Methods: AP radiographs were taken and digitalized to quantify the cement penetration areas and depths, using a pixel-analysis-software. Group comparisons were done with the Wilcoxon-Test using SPSS (SPSS Inc., Chicago, Illinois).

Results: Average cement pressure under the tibial implant is significantly higher for conventional lavage (avg cement pressure 25.69 ± 17.85 kPa, p= 0.005) than for jet lavage (avg cement pressure 13.28 ± 12.82 kPa). Mean temperature increase measured 5 mm below the bone surface medial and lateral, as well as under the implant fin, were statistically significant higher for the cementing technique with jet lavage (lat. 14.10 ± 5.72°C, p= 0.018/med. 8.49 ± 4.20°C, p= 0.176/fin 5.95 ± 1.92°C, p= 0.063) than for the conventional lavage (lat. 9.42 ± 5.17°C/med. 6.42 ± 2.21°C/fin 3.96 ± 2.03°C). On AP radiographs, cement penetration areas under the tibial implant were significantly higher for jet lavage (penetration area: 122.15 ± 33.94 sq mm, p= 0.046) than for conventional lavage (penetration area: 89.82 ± 23.92 sq mm).
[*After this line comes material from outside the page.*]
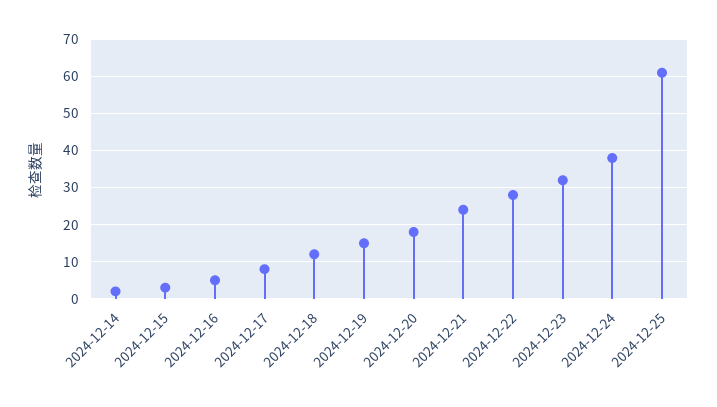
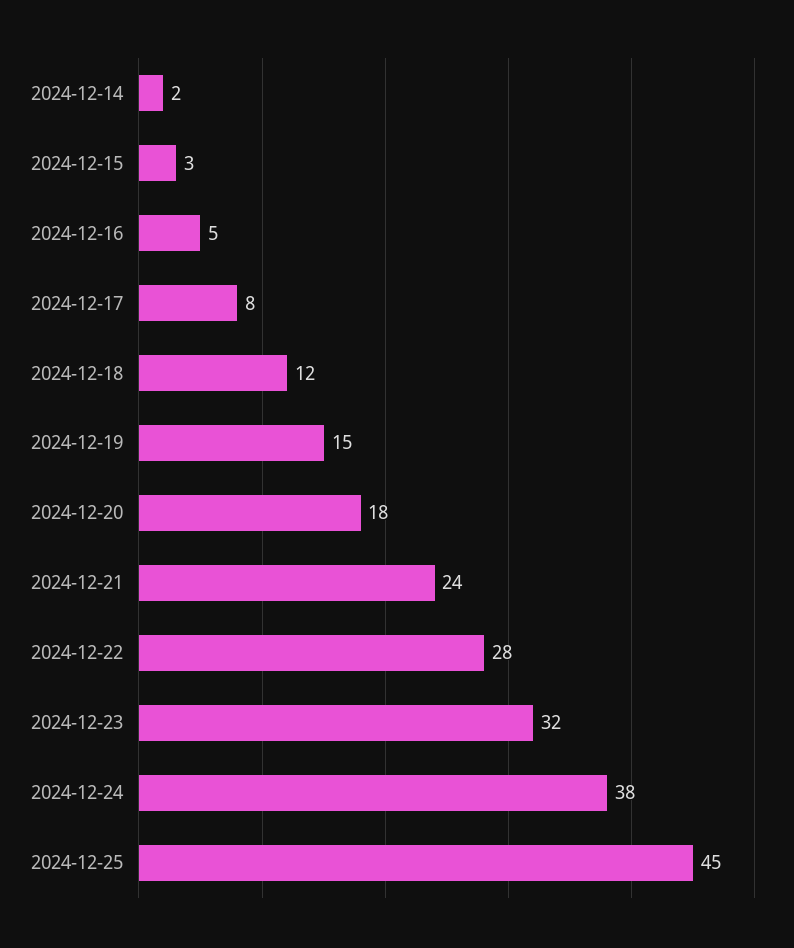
2024-12-25: 60 -> 45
Discussion: The use of jet lavage showed clear advantages in our cadaver studies. Jet lavage resulted in higher cement penetration despite of lower cement pressures under the tibial implant. The higher cement penetration lead to higher interface temperatures but exposure to high temperatures over 50 °C with a risk for bone necrosis could not be measured.